NEW YORK — Kaitlyn Farrington attended the Daytona 500, a Vanity Fair party and the “Game of Thrones” premiere after Sochi, but they don’t compare with what happened when the gold medalist returned to her hometown of Sun Valley, Idaho.
Two dozen screaming 12-year-old girls chased her down a street.
“It was pretty epic,” Farrington said, “but also very scary at the same time.”
Farrington, 24, upset a field that included the last three Olympic champions to win halfpipe gold in Sochi.The rider raised on a cattle ranch was considered questionable to make the U.S. Olympic Team entering winter qualifying, but she beat two-time Olympians Gretchen Bleiler and Elena Hight to join previous Olympic champions Kelly Clark and Hannah Teter and world champion Arielle Gold on the four-woman squad.
At the Olympics, her second-run score of 91.75 edged 2010 Olympic champion Torah Bright by .25 for gold in the closest Olympic halfpipe competition ever.
Farrington said life has changed “100 percent” since Sochi.
“I feel that I’m no longer just Kaitlyn Farrington,” she said at Right To Play’s Big Red Ball gala on Wall Street on Tuesday night. “I’m Kaitlyn Farrington, the gold medalist.”
Farrington flew from Sochi to New York for a week of media, then to Florida to be an honorary marshal at the Daytona 500 (and ride a pace car) and then to Idaho.
She cried for the first time since winning gold entering the terminal at Friedman Memorial Airport, where a marching band and girls from the Sun Valley snowboard team waited for her arrival on the tarmac.

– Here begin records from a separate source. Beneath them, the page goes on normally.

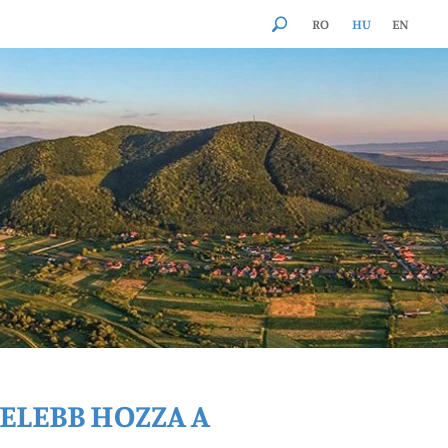
RO
HU
EN
ELEBB HOZZA A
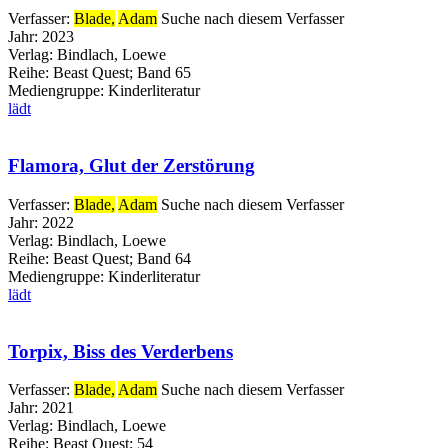
Verfasser:
Blade,
Adam
Suche nach diesem Verfasser
Jahr:
2023
Verlag:
Bindlach, Loewe
Reihe:
Beast Quest; Band 65
Mediengruppe:
Kinderliteratur
lädt
Flamora, Glut der Zerstörung
Verfasser:
Blade,
Adam
Suche nach diesem Verfasser
Jahr:
2022
Verlag:
Bindlach, Loewe
Reihe:
Beast Quest; Band 64
Mediengruppe:
Kinderliteratur
lädt
Torpix, Biss des Verderbens
Verfasser:
Blade,
Adam
Suche nach diesem Verfasser
Jahr:
2021
Verlag:
Bindlach, Loewe
Reihe:
Beast Quest; 54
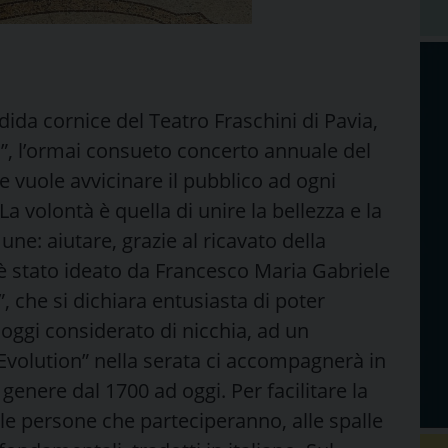
dida cornice del Teatro Fraschini di Pavia,
n”, l’ormai consueto concerto annuale del
 vuole avvicinare il pubblico ad ogni
 volontà è quella di unire la bellezza e la
une: aiutare, grazie al ricavato della
o è stato ideato da Francesco Maria Gabriele
, che si dichiara entusiasta di poter
oggi considerato di nicchia, ad un
Evolution” nella serata ci accompagnerà in
genere dal 1700 ad oggi. Per facilitare la
le persone che parteciperanno, alle spalle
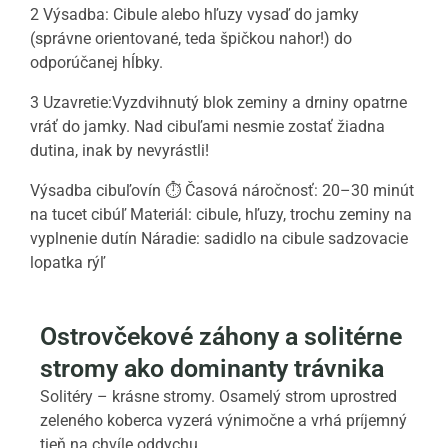
2 Výsadba:
Cibule alebo hľuzy vysaď do jamky
(správne orientované, teda špičkou nahor!) do
odporúčanej hĺbky.
3 Uzavretie:
Vyzdvihnutý blok zeminy a drniny opatrne
vráť do jamky. Nad cibuľami nesmie zostať žiadna
dutina, inak by nevyrástli!
Výsadba cibuľovín ⏱ Časová náročnosť: 20–30 minút
na tucet cibúľ Materiál: cibule, hľuzy, trochu zeminy na
vyplnenie dutín Náradie: sadidlo na cibule sadzovacie
lopatka rýľ
Ostrovčekové záhony a solitérne
stromy ako dominanty trávnika
Solitéry – krásne stromy. Osamelý strom uprostred
zeleného koberca vyzerá výnimočne a vrhá príjemný
tieň na chvíle oddychu.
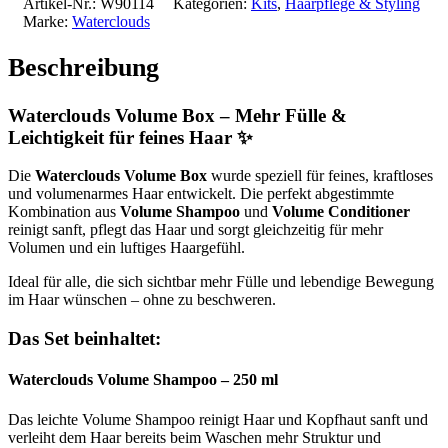
Artikel-Nr.:
W90114
Kategorien:
Kits
,
Haarpflege & Styling
Marke:
Waterclouds
Beschreibung
Waterclouds Volume Box – Mehr Fülle &
Leichtigkeit für feines Haar ✨
Die
Waterclouds Volume Box
wurde speziell für feines, kraftloses
und volumenarmes Haar entwickelt. Die perfekt abgestimmte
Kombination aus
Volume Shampoo
und
Volume Conditioner
reinigt sanft, pflegt das Haar und sorgt gleichzeitig für mehr
Volumen und ein luftiges Haargefühl.
Ideal für alle, die sich sichtbar mehr Fülle und lebendige Bewegung
im Haar wünschen – ohne zu beschweren.
Das Set beinhaltet:
Waterclouds Volume Shampoo – 250 ml
Das leichte Volume Shampoo reinigt Haar und Kopfhaut sanft und
verleiht dem Haar bereits beim Waschen mehr Struktur und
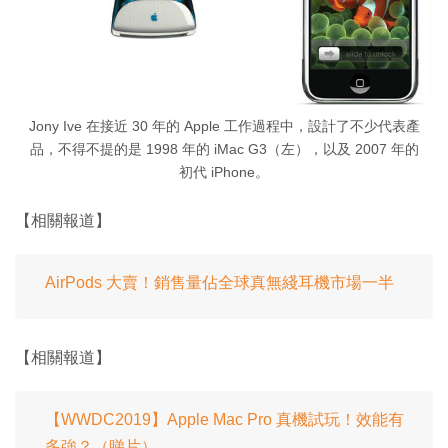
Jony Ive 在接近 30 年的 Apple 工作過程中，設計了不少代表產
品，不得不提的是 1998 年的 iMac G3（左），以及 2007 年的
初代 iPhone。
【相關報道】
AirPods 大賣！銷售量佔全球真無綫耳機市場一半
【相關報道】
【WWDC2019】Apple Mac Pro 真機試玩！效能有
多強？（睇片）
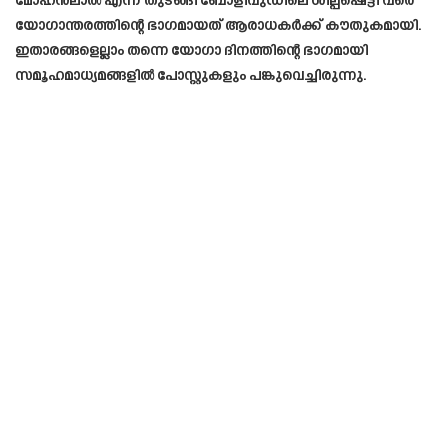
മോഹൻലാൽ എന്ന് തുടങ്ങി ബോളിവുഡിലെ ശില്പഷെട്ടി വരെ
യോഗാന്തരത്തിന്റെ ഭാഗമായത് ആരാധകർക്ക് കൗതുകമായി.
ഇതാരങ്ങളെല്ലാം തന്നെ യോഗാ ദിനത്തിന്റെ ഭാഗമായി
സമൂഹമാധ്യമങ്ങളിൽ പോസ്റ്റുകളും പങ്കുവെച്ചിരുന്നു.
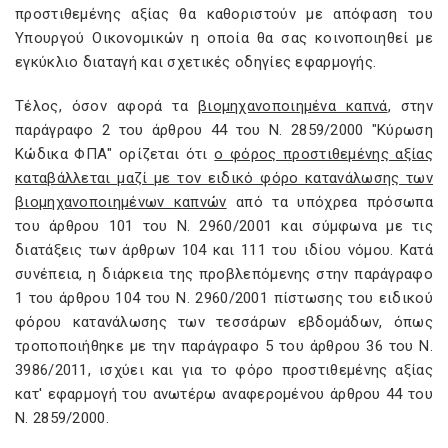
προστιθεμένης αξίας θα καθοριστούν με απόφαση του
Υπουργού Οικονομικών η οποία θα σας κοινοποιηθεί με
εγκύκλιο διαταγή και σχετικές οδηγίες εφαρμογής.
Τέλος, όσον αφορά τα
βιομηχανοποιημένα καπνά
, στην
παράγραφο 2 του άρθρου 44 του Ν. 2859/2000 "Κύρωση
Κώδικα ΦΠΑ" ορίζεται ότι
ο φόρος προστιθεμένης αξίας
καταβάλλεται μαζί με τον ειδικό φόρο κατανάλωσης των
βιομηχανοποιημένων καπνών
από τα υπόχρεα πρόσωπα
του άρθρου 101 του Ν. 2960/2001 και σύμφωνα με τις
διατάξεις των άρθρων 104 και 111 του ιδίου νόμου. Κατά
συνέπεια, η διάρκεια της προβλεπόμενης στην παράγραφο
1 του άρθρου 104 του Ν. 2960/2001 πίστωσης του ειδικού
φόρου κατανάλωσης των τεσσάρων εβδομάδων, όπως
τροποποιήθηκε με την παράγραφο 5 του άρθρου 36 του Ν.
3986/2011, ισχύει και για το φόρο προστιθεμένης αξίας
κατ' εφαρμογή του ανωτέρω αναφερομένου άρθρου 44 του
Ν. 2859/2000.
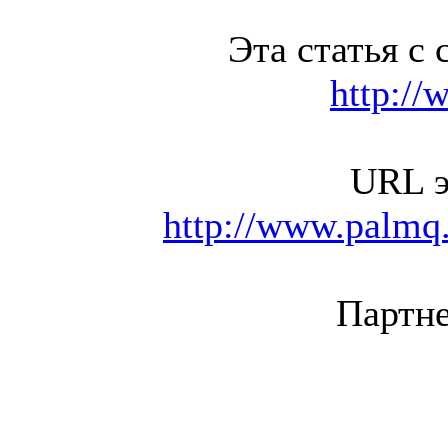
Эта статья с 
http://
URL э
http://www.palmq.
Партне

A parade was held for Farrington, who rode in a silver 1966 Ford Mustang GT convertible and a Wood River Fire & Rescue ladder truck.
Farrington said students were let out of schools to see her, which caused many kids to let out their excitement by chasing the gold medalist. Farrington could only think to run away from the stampede, though she’s very appreciative of Sun Valley and the surrounding community, which raised money to send her parents to Sochi.
“It felt like everyone’s victory,” Farrington said.
Then she traveled to Hollywood for the Oscars and to Colorado for the U.S. Open, where she said she arrived the day of the competition and finished 11th, her first time riding halfpipe since the Olympics.
Then she flew back to New York for the “Game of Thrones” premiere and to British Columbia for a week of back-country riding.
Her medal picked up scratches and dings through it all, including a dent after it dropped out of her pocket when she was on a dance floor before she left Russia.
Farrington may take one more adventure to Costa Rica before returning to riding in Mt. Hood, Ore., this summer and then probably in New Zealand. She’ll work not only on her halfpipe skills but also on slopestyle, with a goal of entering slope at the Dew Tour iON Mountain Championships.
She’s entertaining the idea of attempting to qualify for the 2018 Olympics in slopestyle and trying to become the first snowboarder to win medals in multiple disciplines, a feat Shaun White and Bright couldn’t accomplish in Sochi.
“Winning the gold medal was something that I’ve always wanted to do, but it was never expected out of me,” Farrington said. “Now that I’ve done it, I feel like I can take my snowboarding to places that I’ve always wanted to.”